(Stored entries)
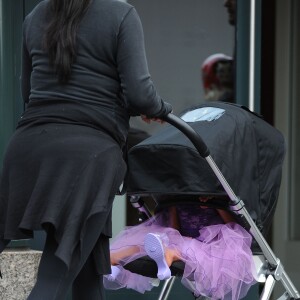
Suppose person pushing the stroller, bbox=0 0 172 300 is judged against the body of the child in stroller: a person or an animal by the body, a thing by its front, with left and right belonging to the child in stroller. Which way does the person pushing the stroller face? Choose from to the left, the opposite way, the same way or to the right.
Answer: the opposite way

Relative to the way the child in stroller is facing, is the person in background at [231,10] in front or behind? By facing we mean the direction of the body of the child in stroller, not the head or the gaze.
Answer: behind

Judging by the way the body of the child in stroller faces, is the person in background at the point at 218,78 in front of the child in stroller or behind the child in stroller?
behind

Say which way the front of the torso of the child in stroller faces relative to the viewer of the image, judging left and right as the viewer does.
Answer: facing the viewer and to the left of the viewer
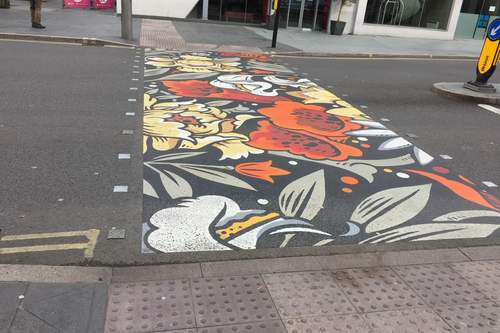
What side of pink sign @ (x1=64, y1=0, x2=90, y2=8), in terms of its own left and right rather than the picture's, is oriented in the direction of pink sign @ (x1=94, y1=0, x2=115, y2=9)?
left

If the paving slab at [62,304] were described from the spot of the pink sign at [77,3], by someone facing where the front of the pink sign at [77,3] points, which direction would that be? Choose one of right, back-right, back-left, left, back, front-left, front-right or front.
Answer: front

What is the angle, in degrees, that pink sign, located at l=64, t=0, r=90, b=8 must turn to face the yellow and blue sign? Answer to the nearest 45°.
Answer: approximately 45° to its left

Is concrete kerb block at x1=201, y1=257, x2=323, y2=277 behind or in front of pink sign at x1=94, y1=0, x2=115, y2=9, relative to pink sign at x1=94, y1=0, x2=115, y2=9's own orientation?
in front

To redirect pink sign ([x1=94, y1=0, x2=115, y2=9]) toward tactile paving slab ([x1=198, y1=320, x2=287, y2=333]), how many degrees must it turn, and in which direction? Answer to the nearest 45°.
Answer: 0° — it already faces it

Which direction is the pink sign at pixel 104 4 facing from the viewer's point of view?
toward the camera

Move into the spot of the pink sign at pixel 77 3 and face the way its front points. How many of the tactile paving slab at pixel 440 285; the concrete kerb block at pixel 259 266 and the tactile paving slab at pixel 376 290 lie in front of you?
3

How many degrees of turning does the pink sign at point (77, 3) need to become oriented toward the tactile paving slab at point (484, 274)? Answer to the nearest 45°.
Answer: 0° — it already faces it

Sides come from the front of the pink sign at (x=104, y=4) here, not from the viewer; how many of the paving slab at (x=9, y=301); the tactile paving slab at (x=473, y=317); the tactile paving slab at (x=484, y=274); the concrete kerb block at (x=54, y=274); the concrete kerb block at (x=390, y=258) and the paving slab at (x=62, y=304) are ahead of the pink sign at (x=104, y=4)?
6

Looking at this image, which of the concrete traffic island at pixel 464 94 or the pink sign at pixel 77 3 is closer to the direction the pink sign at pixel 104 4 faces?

Your assignment » Copy out all of the material above word for word, leaving out the pictures.

Expected answer »
Suppose person pushing the stroller, bbox=0 0 172 300 is judged against the body of the child in stroller: a person or an animal by the body, a thing by its front, with left and right belonging to the child in stroller. Which way does the person pushing the stroller face? Choose from to the left, the opposite way, the same way or to the right.
Answer: the opposite way

Relative to the way the child in stroller is facing, is the person in background at [231,10] in front or behind? By facing we mean the direction of the body of the child in stroller, not the head or the gaze.
Answer: behind

Judging by the way the body of the child in stroller faces, is the person in background at the point at 218,78 in front of the child in stroller or behind the child in stroller?
behind

Say which way the front of the torso of the child in stroller faces relative to the viewer of the image, judging left and right as the viewer does.
Answer: facing the viewer and to the left of the viewer
What side of pink sign @ (x1=64, y1=0, x2=90, y2=8), in terms of its own left and right rather than the picture's, is oriented in the direction of pink sign @ (x1=94, y1=0, x2=115, y2=9)?
left

If the paving slab at [62,304] were described from the spot of the pink sign at [77,3], by someone facing where the front of the pink sign at [77,3] points, which direction would that be? Choose one of right, back-right, back-left, left, back, front-left, front-right or front.
Answer: front

What is the angle, in degrees, that pink sign, located at l=64, t=0, r=90, b=8 must turn to face the yellow and blue sign? Answer to the nearest 45°.
Answer: approximately 45° to its left

Is concrete kerb block at x1=201, y1=257, x2=323, y2=277 behind or in front of pink sign at x1=94, y1=0, x2=115, y2=9, relative to pink sign at x1=94, y1=0, x2=115, y2=9's own orientation?
in front

To redirect pink sign ([x1=94, y1=0, x2=115, y2=9]) toward tactile paving slab ([x1=198, y1=320, x2=287, y2=333]), how many degrees must it turn, and in which direction? Answer to the nearest 45°.
Answer: 0° — it already faces it

Which direction is the pink sign at pixel 104 4 facing from the viewer's point of view?
toward the camera

Move into the spot of the pink sign at pixel 77 3 and face the way its front points. How many of the tactile paving slab at pixel 440 285; the concrete kerb block at pixel 259 266 and the tactile paving slab at pixel 376 290 lie in front of you?
3

How many degrees of turning does the pink sign at point (77, 3) need to become oriented toward the tactile paving slab at point (484, 274)? Answer to the nearest 45°.
Answer: 0° — it already faces it

Sides come from the front of the pink sign at (x=104, y=4) here, not from the viewer; how many of the paving slab at (x=9, y=301); the tactile paving slab at (x=473, y=317); the tactile paving slab at (x=484, y=274); the concrete kerb block at (x=54, y=274); the concrete kerb block at (x=390, y=258) and the paving slab at (x=62, y=304) are ahead of the pink sign at (x=104, y=4)?
6

Looking at this image, which of the concrete traffic island at pixel 464 94 or the pink sign at pixel 77 3 is closer to the direction the pink sign at pixel 104 4 faces?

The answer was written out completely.